One side of the fence is telling us all that we should birth our babies out in a field, strap them to us and wear them and breastfeed for the next several years, the other is telling us that we should be drugged out of our minds for the birth and then lay the child in the crib, don't pick them up when they cry, and don't allow them to become "too attached".
But you know what? Neither of these theories is gospel. You aren't obligated by law to be on one side or the other. If there is one thing I'm sure of, it's that part of being a good mother is responding to the needs of your child. And no two children are alike, trust me.
What worked for one mom may never work for you because you are raising a different human being than she is. Don't waste your time comparing yourself, it's like wondering why your pet duck won't do the same tricks as someone else's pet freaking zebra.
Avery was a fantastic sleeper from the beginning but absolutely hated to co-sleep. She has always wanted her own space and still does. We would lay her in the crib wide awake, and she would babble and play until she fell asleep. She does not wake in the middle of the night and want to come in our bed, she wants to know we are there, and then for us to leave her alone again. I had wanted to co-sleep, but my child let me know that this wasn't for her. We all slept better that way. How is this wrong?
Liam, on the other hand, would still be in my womb if he was not surgically removed. He wants nothing more than to be carried all day long. He wants to sleep with us, frequent cuddles, and still wakes and needs to be rocked at least once every night. So that's what we do. We cuddle him to sleep, we comfort him when he wakes, we wear him around the house and when we go out. We are all happy. How is this wrong?
Avery loved baby led weaning. She loved the independence of it, liked to feed herself, and never got frustrated. Liam acts like he is starving all of the time. We attempted baby led weaning, but his frustration let us know that it's not so much his style. So now we give him some food to feed himself, and we also spoon feed him some food.
See how we did that there? We responded to their individual needs.

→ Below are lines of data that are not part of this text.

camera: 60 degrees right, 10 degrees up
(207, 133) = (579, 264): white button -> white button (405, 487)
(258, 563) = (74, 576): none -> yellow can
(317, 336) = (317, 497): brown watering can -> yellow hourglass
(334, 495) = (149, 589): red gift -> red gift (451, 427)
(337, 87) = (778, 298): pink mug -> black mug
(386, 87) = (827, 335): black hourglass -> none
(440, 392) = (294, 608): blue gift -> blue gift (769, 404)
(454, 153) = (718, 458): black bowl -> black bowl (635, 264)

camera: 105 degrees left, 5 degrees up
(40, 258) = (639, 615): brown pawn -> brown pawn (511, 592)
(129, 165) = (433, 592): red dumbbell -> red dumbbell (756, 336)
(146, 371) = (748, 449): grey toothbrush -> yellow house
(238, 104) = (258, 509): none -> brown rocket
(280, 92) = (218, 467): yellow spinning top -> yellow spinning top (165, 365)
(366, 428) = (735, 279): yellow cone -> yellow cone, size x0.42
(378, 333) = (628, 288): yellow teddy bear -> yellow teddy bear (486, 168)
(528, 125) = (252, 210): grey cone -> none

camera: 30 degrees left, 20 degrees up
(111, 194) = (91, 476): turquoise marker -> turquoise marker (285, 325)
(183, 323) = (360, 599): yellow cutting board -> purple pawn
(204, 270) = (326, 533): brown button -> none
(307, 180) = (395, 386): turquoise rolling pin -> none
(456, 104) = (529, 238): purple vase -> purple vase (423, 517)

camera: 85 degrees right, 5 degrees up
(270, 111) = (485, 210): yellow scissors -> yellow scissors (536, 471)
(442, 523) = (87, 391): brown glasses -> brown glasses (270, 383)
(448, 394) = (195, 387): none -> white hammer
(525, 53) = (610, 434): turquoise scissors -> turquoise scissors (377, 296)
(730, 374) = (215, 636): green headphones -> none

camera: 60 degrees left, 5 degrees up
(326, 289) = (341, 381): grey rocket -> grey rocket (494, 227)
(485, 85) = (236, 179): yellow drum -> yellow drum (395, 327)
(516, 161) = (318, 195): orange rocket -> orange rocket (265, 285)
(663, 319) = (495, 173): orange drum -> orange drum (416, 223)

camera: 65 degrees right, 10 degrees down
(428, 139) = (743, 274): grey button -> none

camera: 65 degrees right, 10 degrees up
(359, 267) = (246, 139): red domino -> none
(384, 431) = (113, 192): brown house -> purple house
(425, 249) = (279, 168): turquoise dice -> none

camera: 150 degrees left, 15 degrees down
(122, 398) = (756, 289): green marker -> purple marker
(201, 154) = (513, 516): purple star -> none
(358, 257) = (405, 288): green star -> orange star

One of my favorite titles that I see in parenting magazines where they interview people is "Dr. So and So, Parenting Expert". Oh really? What a prestigious title to have. I'll be sure to pass along to Liam at 3am when he's losing his shit what the parenting expert says.
All of these parenting experts have never met your child. They can say what they like, but when it comes down to it, your child is going to take you over that "expert" 100% of the time.
You are the parenting expert in your house.
I am very blessed to be surrounded by such a fantastic group of mom friends that are extremely knowledgeable in so many areas and who I can go to when I need advice and know that I won't be judged on my ultimate decision. Not everybody has this. To the moms that don't, you know what you're doing. To the moms who do, you also know what you're doing. Once upon a time there wasn't facebook and there weren't fifty million parenting books, and moms just did what their babies demanded of them, and we are all still here, aren't we?
Obviously now we know a lot more and so we can do better, but the bottom line still stands: You know how to care for your baby. You are the only one they want at any point in their life. If you child is healthy, happy, fed, cared for, and loved, you are doing better than fine, you are doing amazing.
Parenting styles aren't religious cults. Pick and choose what you want from each one. Whatever tactics you use that leave you with a happy child and a happy parent at the end of the day is the best parenting style. Hands down.